DDH (Developmental Dysplasia of the Hip) is a common pediatric orthopedic condition . It represents a broad spectrum of conditions, ranging from congenital dislocation of the hips to occult acetabular dysplasia . Left untreated, DDH can lead to long-term morbidities, including chronic pain, gait abnormalities, and degenerative arthritis. In patients with early diagnosis, within 3 to 6 months of life, the treatment which is essentially conservative and involves the use of dynamic harness, was reported with good clinical and ultrasonographic outcomes [3, 4]. As early and accurate diagnosis of DDH is believed to be the most important factor for satisfactory treatment, hip US (ultrasonography) has become the most commonly used diagnostic tool for DDH during early infancy and has been so for many years [5, 6]. The most widely used DDH screening method was developed by Reinhard Graf in the early 1980s [7,8,9]. The Graf classifications were based on several thresholds of the angles of α and β, as summarized in Supplemental Table S1 (see Additional file 1).
However, there is still controversy concerning the methodology used in infant hip screening programs such as the optimal screening time and the accuracy of the Graf classifications [10,11,12]. The results of an ultrasonographic study revealed that, among the Graf type IIa or worse hips that were identified during the first 3 days of life, only 9% would remain abnormal and require treatment during the follow-up period . In the selective sonographic assessment of ‘at risk hips’ at 6 weeks, there was still a significant risk of overdiagnosis and over-treatment with a positive predictive value of 20.5% . The high false-positive rate is also the major concern about universal DDH screening in many countries when considering costs and efficiency.
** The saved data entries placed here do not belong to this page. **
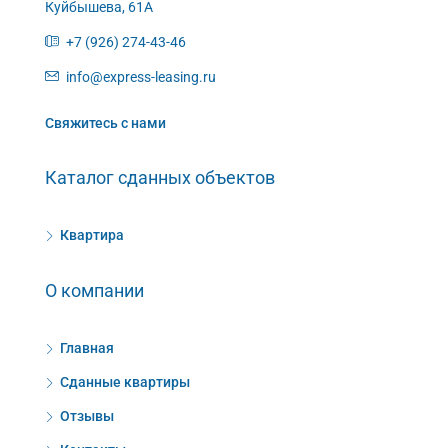
Куйбышева, 61А
+7 (926) 274-43-46
info@express-leasing.ru
Свяжитесь с нами
Каталог сданных объектов
Квартира
О компании
Главная
Сданные квартиры
Отзывы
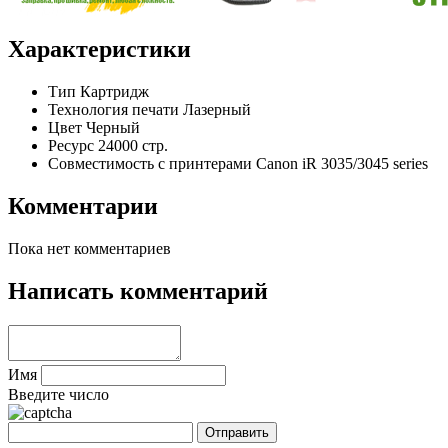
Характеристики
Тип
Картридж
Технология печати
Лазерный
Цвет
Черный
Ресурс
24000 стр.
Совместимость с принтерами
Canon iR 3035/3045 series
Комментарии
Пока нет комментариев
Написать комментарий
Имя
Введите число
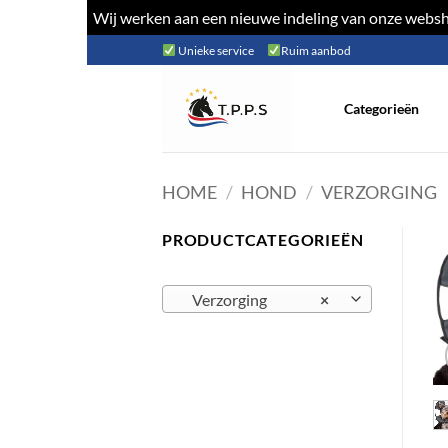
Wij werken aan een nieuwe indeling van onze websho
Ga
Unieke service
Ruim aanbod
naar
inhoud
Categorieën
HOME
/
HOND
/
VERZORGING
PRODUCTCATEGORIEËN
Verzorging
×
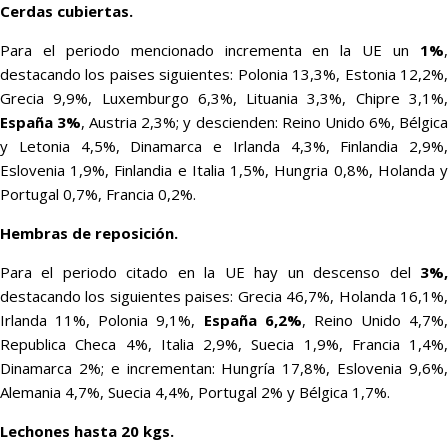
Cerdas cubiertas.
Para el periodo mencionado incrementa en la UE un
1%
,
destacando los paises siguientes: Polonia 13,3%, Estonia 12,2%,
Grecia 9,9%, Luxemburgo 6,3%, Lituania 3,3%, Chipre 3,1%,
España 3%
, Austria 2,3%; y descienden: Reino Unido 6%, Bélgic
y Letonia 4,5%, Dinamarca e Irlanda 4,3%, Finlandia 2,9%,
Eslovenia 1,9%, Finlandia e Italia 1,5%, Hungria 0,8%, Holanda y
Portugal 0,7%, Francia 0,2%.
Hembras de reposición.
Para el periodo citado en la UE hay un descenso del
3%,
destacando los siguientes paises: Grecia 46,7%, Holanda 16,1%,
Irlanda 11%, Polonia 9,1%,
España 6,2%
, Reino Unido 4,7%,
Republica Checa 4%, Italia 2,9%, Suecia 1,9%, Francia 1,4%,
Dinamarca 2%; e incrementan: Hungría 17,8%, Eslovenia 9,6%,
Alemania 4,7%, Suecia 4,4%, Portugal 2% y Bélgica 1,7%.
Lechones hasta 20 kgs.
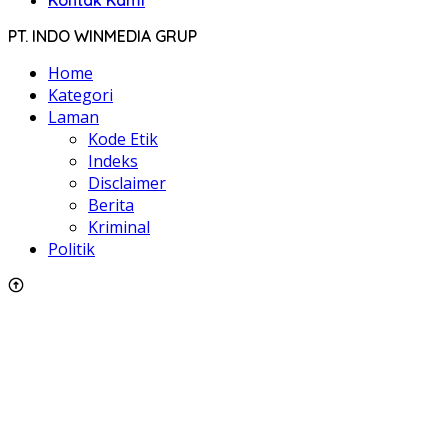
Kontak Kami
PT. INDO WINMEDIA GRUP
Home
Kategori
Laman
Kode Etik
Indeks
Disclaimer
Berita
Kriminal
Politik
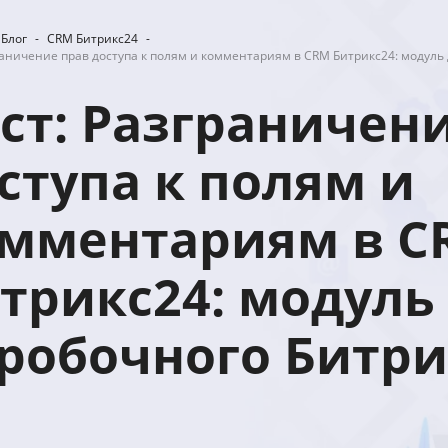
Блог
-
CRM Битрикс24
-
раничение прав доступа к полям и комментариям в CRM Битрикс24: модуль
ст: Разграничен
ступа к полям и
мментариям в C
трикс24: модуль
робочного Битри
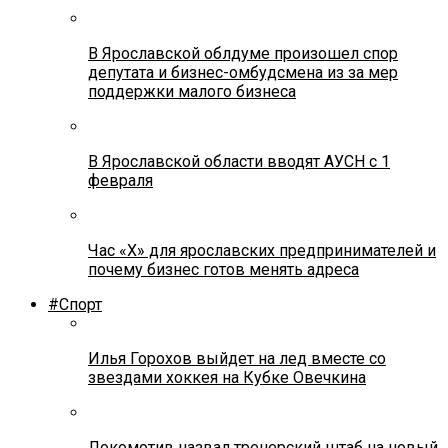
В Ярославской облдуме произошел спор
депутата и бизнес-омбудсмена из за мер
поддержки малого бизнеса
В Ярославской области вводят АУСН с 1
февраля
Час «Х» для ярославских предпринимателей и
почему бизнес готов менять адреса
#Спорт
Илья Горохов выйдет на лед вместе со
звездами хоккея на Кубке Овечкина
Локомотив назвал тренерский штаб на новый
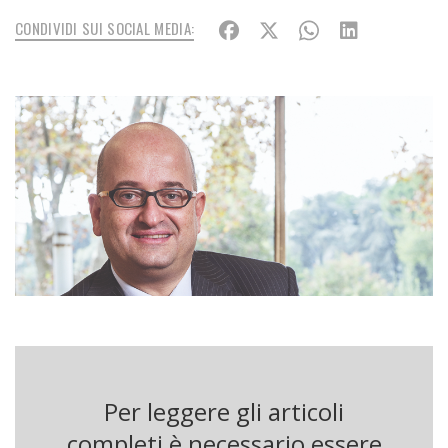
CONDIVIDI SUI SOCIAL MEDIA:
Per leggere gli articoli
completi è necessario essere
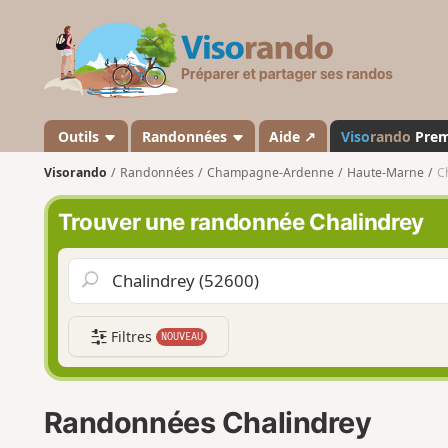
V
i
s
o
r
a
Outils
Randonnées
Aide ↗
Viso
rando
Pre
n
Visorando
Randonnées
Champagne-Ardenne
Haute-Marne
C
d
o
Trouver une randonnée Chalindrey
Filtres
NOUVEAU
Randonnées Chalindrey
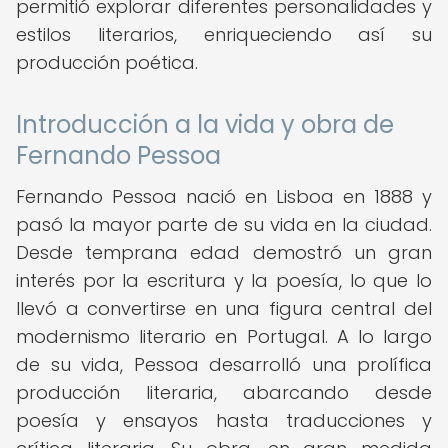
permitió explorar diferentes personalidades y
estilos literarios, enriqueciendo así su
producción poética.
Introducción a la vida y obra de
Fernando Pessoa
Fernando Pessoa nació en Lisboa en 1888 y
pasó la mayor parte de su vida en la ciudad.
Desde temprana edad demostró un gran
interés por la escritura y la poesía, lo que lo
llevó a convertirse en una figura central del
modernismo literario en Portugal. A lo largo
de su vida, Pessoa desarrolló una prolífica
producción literaria, abarcando desde
poesía y ensayos hasta traducciones y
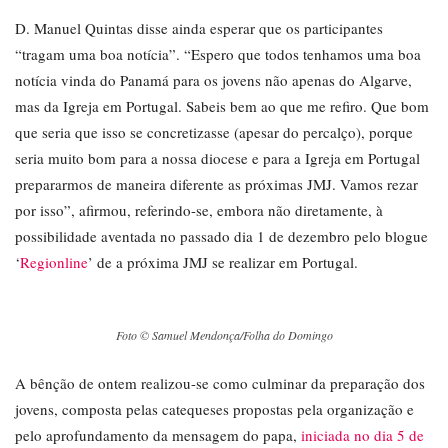
D. Manuel Quintas disse ainda esperar que os participantes
“tragam uma boa notícia”. “Espero que todos tenhamos uma boa
notícia vinda do Panamá para os jovens não apenas do Algarve,
mas da Igreja em Portugal. Sabeis bem ao que me refiro. Que bom
que seria que isso se concretizasse (apesar do percalço), porque
seria muito bom para a nossa diocese e para a Igreja em Portugal
prepararmos de maneira diferente as próximas JMJ. Vamos rezar
por isso”, afirmou, referindo-se, embora não diretamente, à
possibilidade aventada no passado dia 1 de dezembro pelo blogue
‘
Regionline
’ de a próxima JMJ se realizar em Portugal.
Foto © Samuel Mendonça/Folha do Domingo
A bênção de ontem realizou-se como culminar da preparação dos
jovens, composta pelas catequeses propostas pela organização e
pelo aprofundamento da mensagem do papa,
iniciada no dia 5 de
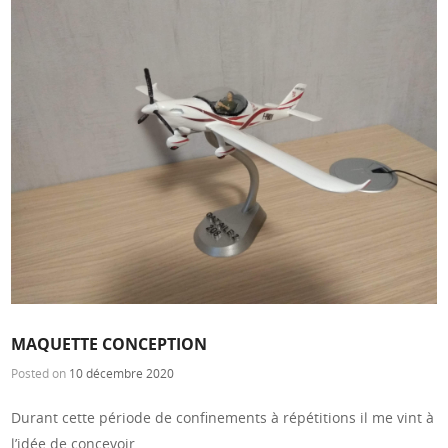
MAQUETTE CONCEPTION
Posted on
10 décembre 2020
Durant cette période de confinements à répétitions il me vint à
l’idée de concevoir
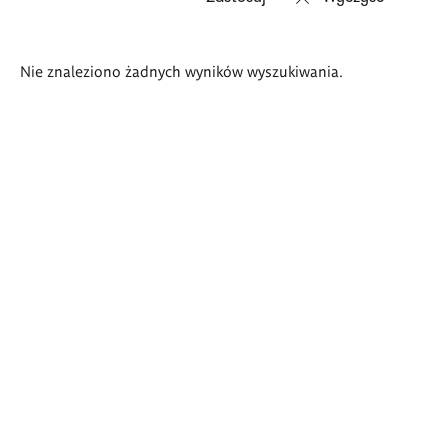
Wyniki
Nie znaleziono żadnych wyników wyszukiwania.
wyszukiwania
There are several reasons for the high false-positive rate of the Graf method in early DDH screening. First, the thresholds of angles of α and β ignore the significant differences of race, age, sex, and sides of the hips. In addition to the rapid development of the hip during the first 3 months of infancy, there are notable differences between boys and girls and left and right hips. Furthermore, the measure differences of the angles of α and β among intraobserver and interobserver are of concern [14,15,16,17,18]. Thus the static thresholds for Graf typing, making the reported Graf types range from moderate to substantial and from fair to substantial, respectively [14,15,16, 19, 20]. In the following period, the Graf method together with the technology of the US machines improved dramatically. Other types of IIa Hips (IIa+,IIa-) have been introduced distinguishing immature hip and suspect pathologies in the first 3 months of life reducing the number of overtreatment. Some checklists were introduced to improve the reproducibility among intraobserver and interobserver [21, 22]. However, the literature surrounding the question about selective vs. universal US screening is still very varied around effectiveness, cost, and the possibility of overdiagnosis and overtreatment [23, 24]. A Cochrane review in 2013 concluded that neither US strategy had been demonstrated to improve clinical outcomes, including late diagnosed DDH and surgery . But there also an international interdisciplinary consensus was published in 2019 that strong agreement in favor of universal US screening . It seems different countries have different views on this issue and the debate has not ceased by far.
Based on many studies, there are different hip characteristics among races , between boys and girls , and the left side of hips are more commonly affected . We also know the hip changes rapidly in the first 3 months after birth. But currently, the Graf method which is based on several static thresholds for all infants does not fully consider the difference of race, gender, age, and side of the hip.
Z-scores express how many SD (Standard Deviation) above (positive values) or below (negative values) a given measurement lies with respect to the mean of the specific population. A dynamic reference range based on the Z-score has been widely used in many clinical measurements, especially for fetuses and infants . In pediatric practice, there is the added dimension of somatic growth: a single reference range cannot be applied across children of different races, sizes, sex, and age. For these reasons, we wanted to test whether an age, sex, and side specific Z-score enhanced Graf method could control the high false-positive rate in DDH screening.